Today Senate Minority Leader Mitch McConnell (R-Kentucky) announced on the floor that Republicans and Democrats are “very very close to an agreement” over the looming “fiscal cliff” that begins at midnight.
Senator McConnell said that they have reached an agreement on all of the tax related issues. However, the sequestration cuts which represent over $100 billion in across the board cuts, divided evenly between defense (Pentagon) related and entitlement cuts, are still being worked out and have not been finalized.
Earlier today in Washington D.C. President Obama spoke optimistically about the chances for getting a fiscal deal worked out in the near future.
“There are still issues left to resolve, but we are hopeful Congress can get it done,” Obama said.
Both parties in the senate have worked out a fiscal agreement over raising income tax rates for individuals making more than $400,000 a year and households making more than $450,000 a year, a higher level than the $200,000 and $250,000 threshold that President Obama campaigned with during the presidential campaign.
President Barack Obama is expected to raise $600 billion in revenue over the next 10 years with these new tax hikes.
For individuals and households facing higher tax rates at the $400,000 and $450,000 levels, it amounts to returning to a Clinton-era tax rate of 39.6 percent versus the 35 percent level that all Americans currently pay as a result of Bush-era tax rates.
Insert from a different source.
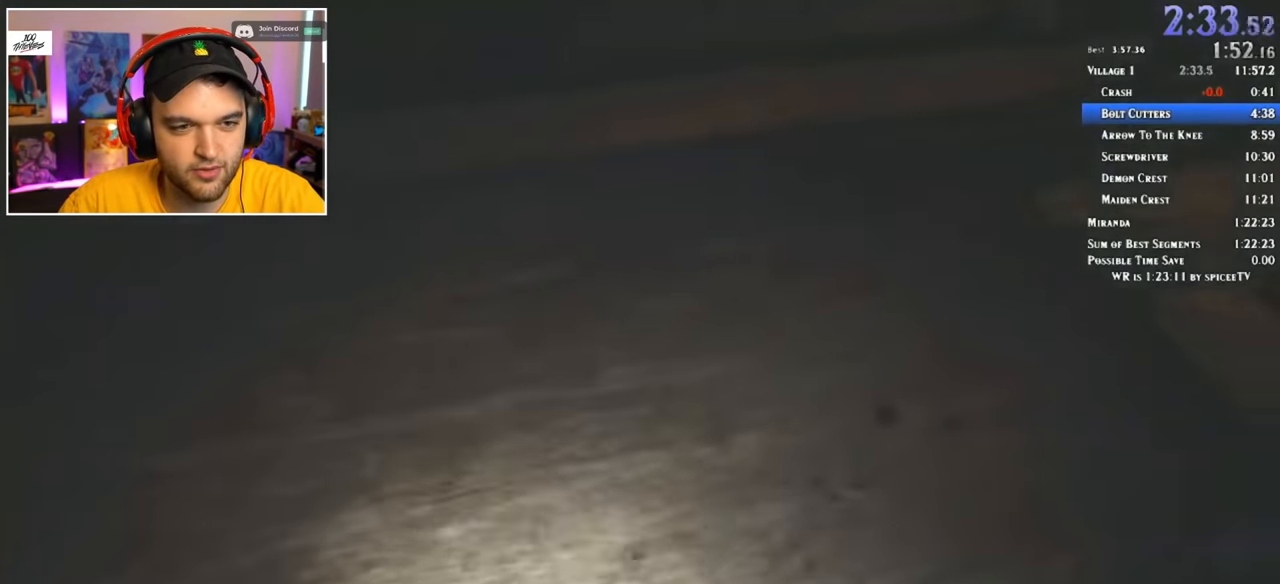
{"keys": ["shift", "w"], "mouse": [], "events": []}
It also means that the dividends will be taxed at a higher level of 20 percent, up from 15 percent, the current level for upper income Americans reaching the $400,000 and $450,000 threshold. The estate tax will be at the 40 percent level for Americans, only above the $ 5 million level.
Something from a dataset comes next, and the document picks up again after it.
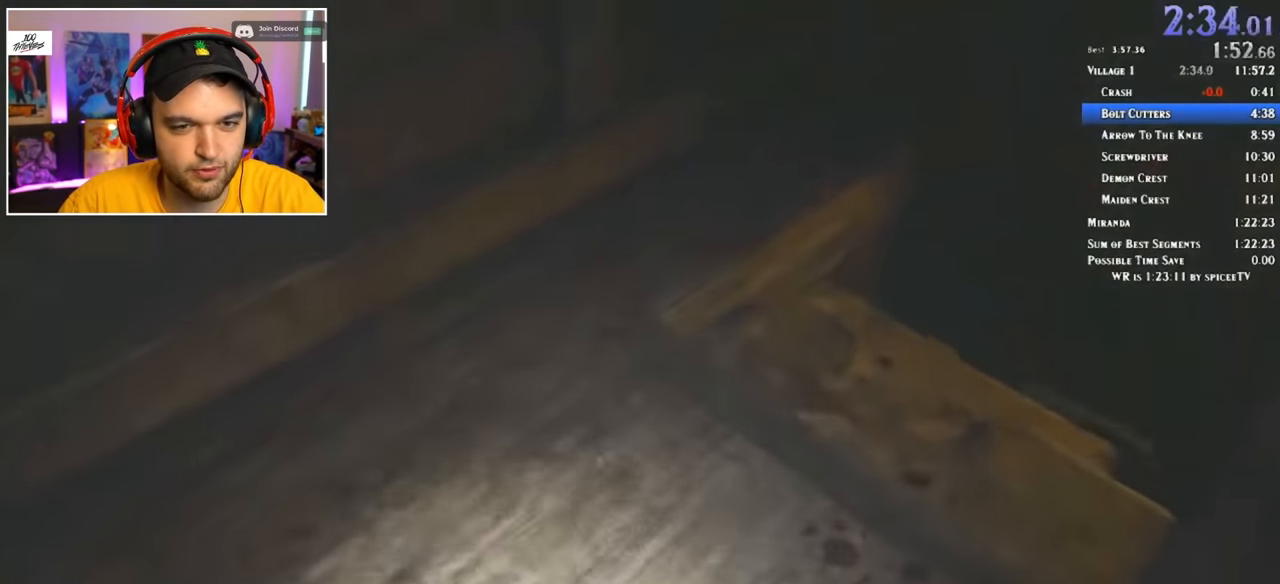
{"keys": ["shift", "w"], "mouse": [], "events": []}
Unemployment insurance is extended through 2013. The 2 percent payroll tax cut won’t be extended which means that 125 million households would see their paychecks shrink in 2013. The payroll tax rate will jump higher from 4.2% to 6.2% on the first $113,700 in earnings. A $50,000 wage earner will see their paycheck drop by $1,000 a year after the payroll tax cut expires.
* Update: Leaders from the House of Representatives just announced that they won’t be voting on a budget deal tonight that came out of the Senate today.